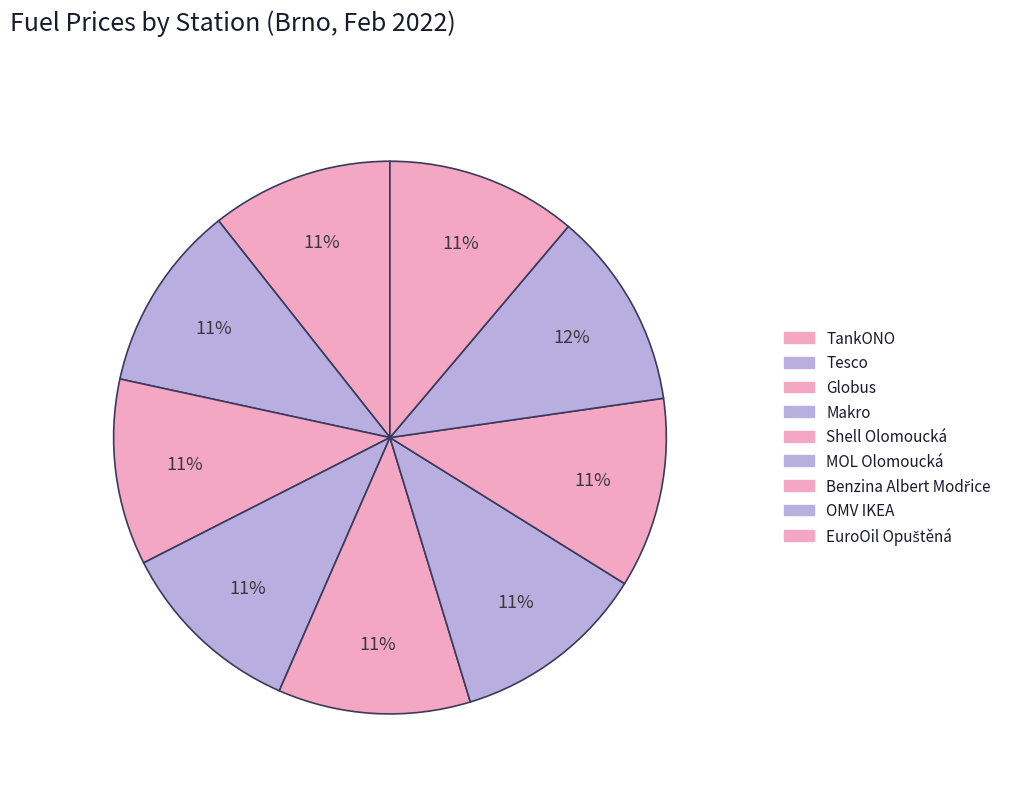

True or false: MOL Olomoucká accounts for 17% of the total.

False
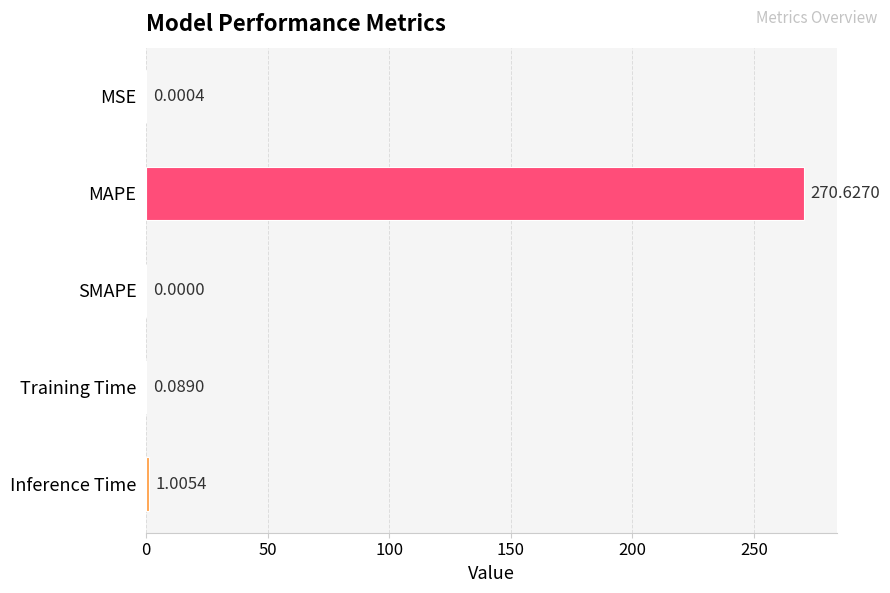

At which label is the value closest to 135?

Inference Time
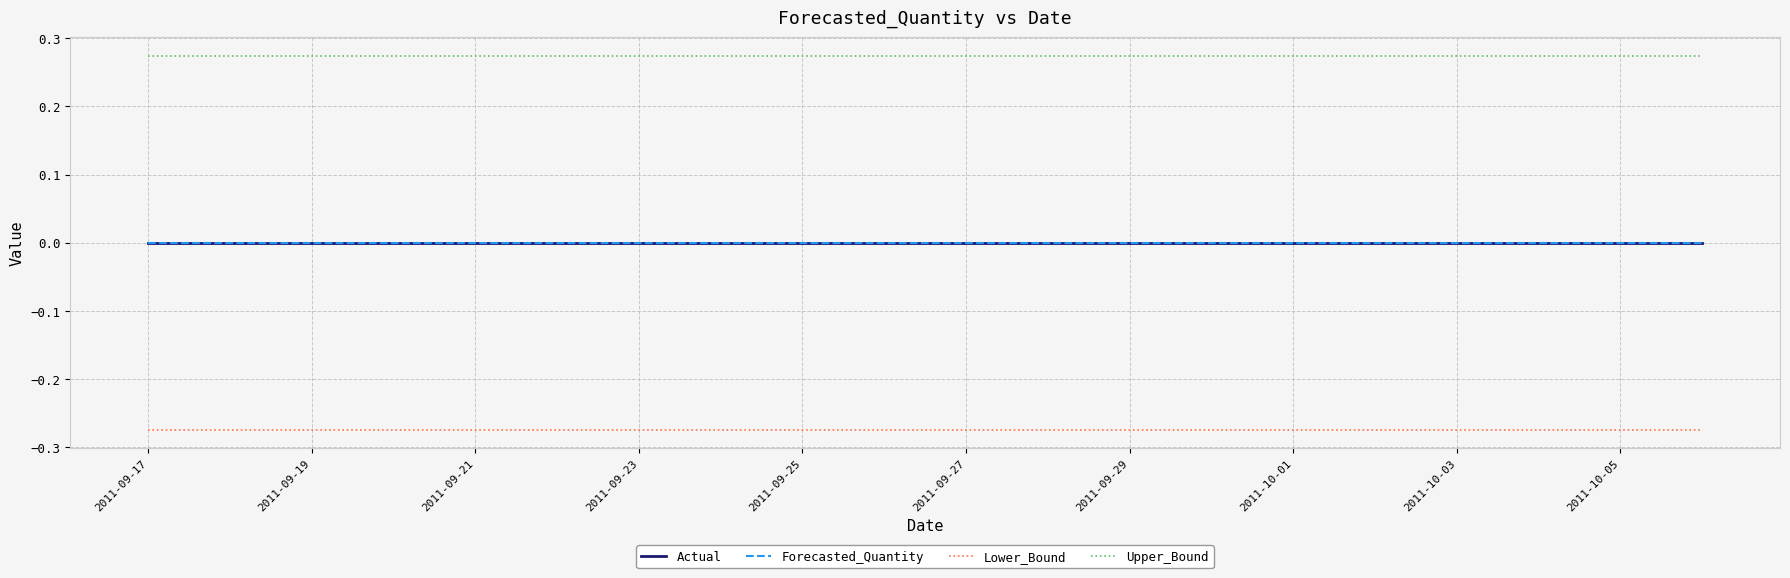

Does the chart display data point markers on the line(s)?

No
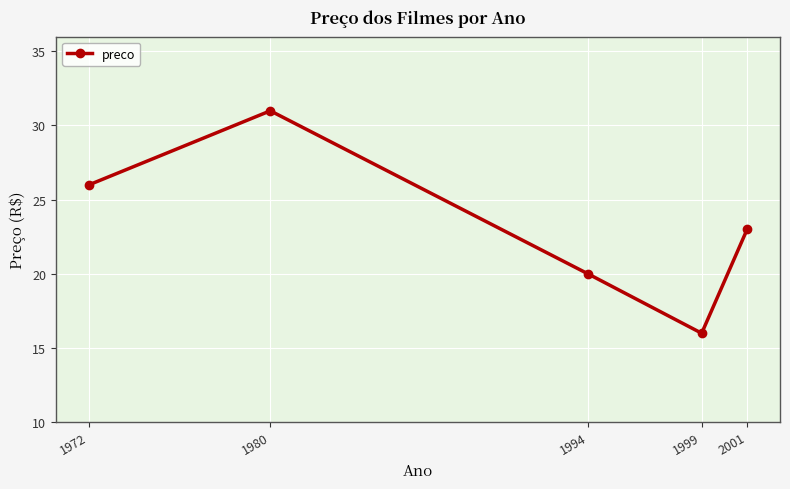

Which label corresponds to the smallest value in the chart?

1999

• Problem requirements
Could you copy all four entries above word for word, leaving the pictures out?

• Output for this exercise
True or false: MOL Olomoucká accounts for 17% of the total.

False

At which label is the value closest to 135?

Inference Time

Does the chart display data point markers on the line(s)?

No

Which label corresponds to the smallest value in the chart?

1999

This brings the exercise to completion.